8tracks Radio developer on bringing a community of playlists to the iPhone

For those of us who grew up creating mixtapes (and and later playlists) of our favorite songs and bands, the 8Tracks Radio iPhone app is a revelation.

As Appolicious Advisor Dan Kricke explains in his sparkling review of the app, “8Tracks Radio combines the joy of great music discovery with the personalization of the mixtape.”

Although it took the bootstrapped company nearly three years to come out with an iPhone app, 8Tracks Radio software designer Richard Caetano explains in this edition of Meet the Makers that he and his colleagues “already see (themselves) as a mobile company.”

Caetano also discusses efforts to get existing 8Tracks users to download the app, the limitations of tablets for music distribution, and why the recent Amazon outage still keeps him up at night.

Appolicious: There is no shortage of music discovery services available for iOS and Android devices (as well as the Internet at large). What makes 8tracks unique and what is your strategy to get more adoption in such a crowded playing field?

Richard Caetano: 8tracks is handcrafted Internet radio, a network of mixes created by people who know and love music. We have almost a quarter of a million mixes made by hundreds of thousands of DJs. Listeners can discover music based on moods (like chill, party, happy, spring) or by searching for an artist they already know and like. This way 8tracks offers a unique discovery experience, rather than radio programming based on an algorithm or the curation of one editorial voice alone.

APPO: The 8tracks website was around for years before you released your first mobile app (for iOS) last month. What took so long?

RC: 8tracks is still a bootstrapped startup. Although we have a team of about 15 people spread across San Francisco, Paris, and New York who build 8tracks, we all work on a nights and weekends basis. Big projects, like the development and launch of an iPhone app, happen slowly.

In addition to our limited resources, we had to resolve some technical issues in regards to audio streaming. That included choosing a suitable audio format, transcoding our entire library of music, meeting Apple’s bandwidth requirements, and a few rounds waiting for our work to be accepted in the App Store.

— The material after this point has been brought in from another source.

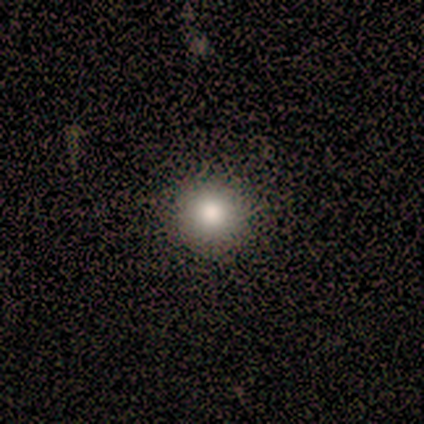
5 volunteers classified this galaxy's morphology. Smooth or featured? smooth (40%, tied with featured or disk)
How rounded? round (100%)
Merging? none (100%)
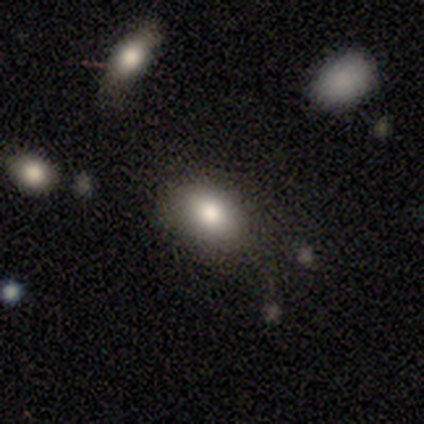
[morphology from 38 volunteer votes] smooth 87%, featured or disk 8%, star or artifact 5%. Down the decision tree: how rounded — in between (94%); merging — none (83%).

APPO: While you have an Android app in the works, was there ever any thought to launching a mobile app on that platform first so not to compete against the Apple/iTunes behemoth?

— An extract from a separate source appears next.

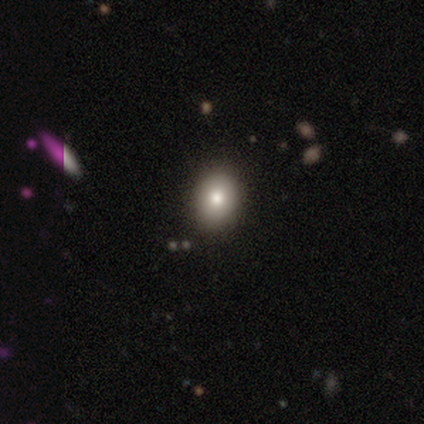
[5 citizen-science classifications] smooth_or_featured: smooth (p=0.60) [alt: star or artifact p=0.40]
how_rounded: in between (p=0.67) [alt: round p=0.33]
merging: none (p=1.00)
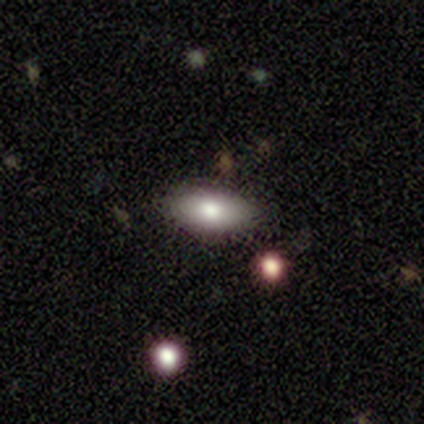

RC: We always planned to start with an iPhone app first.

APPO: Once the buzz, media attention and excitement of launching an iPhone app wears off, what should company’s like yours do to maintain momentum, increase discoverability and drive downloads of their apps?

RC: As a service which started out of the web, we have a community of online users who will discover our mobile apps via 8tracks.com. We are also focused on partnerships – for us the most natural is music publications who use 8tracks as a platform for their own mixes, and are then incentivized to promote the app. Our users also help to promote the app since 8tracks is very social – DJs create mixes because they want others to listen. And the best way to drive up play counts is by sharing mixes with your own social networks.

APPO: Your company to date has raised $300,000 in financing. Tech pub GigaOm wrote a few weeks back that 8Tracks is pondering an $8 million Series A round of financing. What would you do with all the capital? Regardless of whether or how much institutional venture dollars you might raise, how do you prioritize your mobile initiatives with everything else you are doing?

RC: Mobile is key to 8tracks. Our mobile apps are brand new, but we already see ourselves as a mobile company.

APPO: Is there any value right now in developing tablet-specific apps for the iPad or Android-based devices?

RC: We are excited to eventually create tabled-based experience once we have the resources to build an unique app with a beautiful UI. For the near-term, we’re focused on smartphones which give us greater distribution opportunities than tablets.

APPO: As a developer relatively new to the mobile application space, what are the biggest things that keep you up at night?

RC: First would be the App Store feedback. I read every comment posted and am happy to say we’ve been lucky to have a positive response. But when somebody encounters a problem it usually results in a 1 or 2 start rating. I look out for these with a plan to resolve the issue.

Second would be system uptime. Our development team does a great job of keeping the system running. However, sometimes there are factors that are beyond our control. The recent Amazon outage is an example.

Overall there has been a lot of love received from the 8tracks community. We are driven by this to improve every day.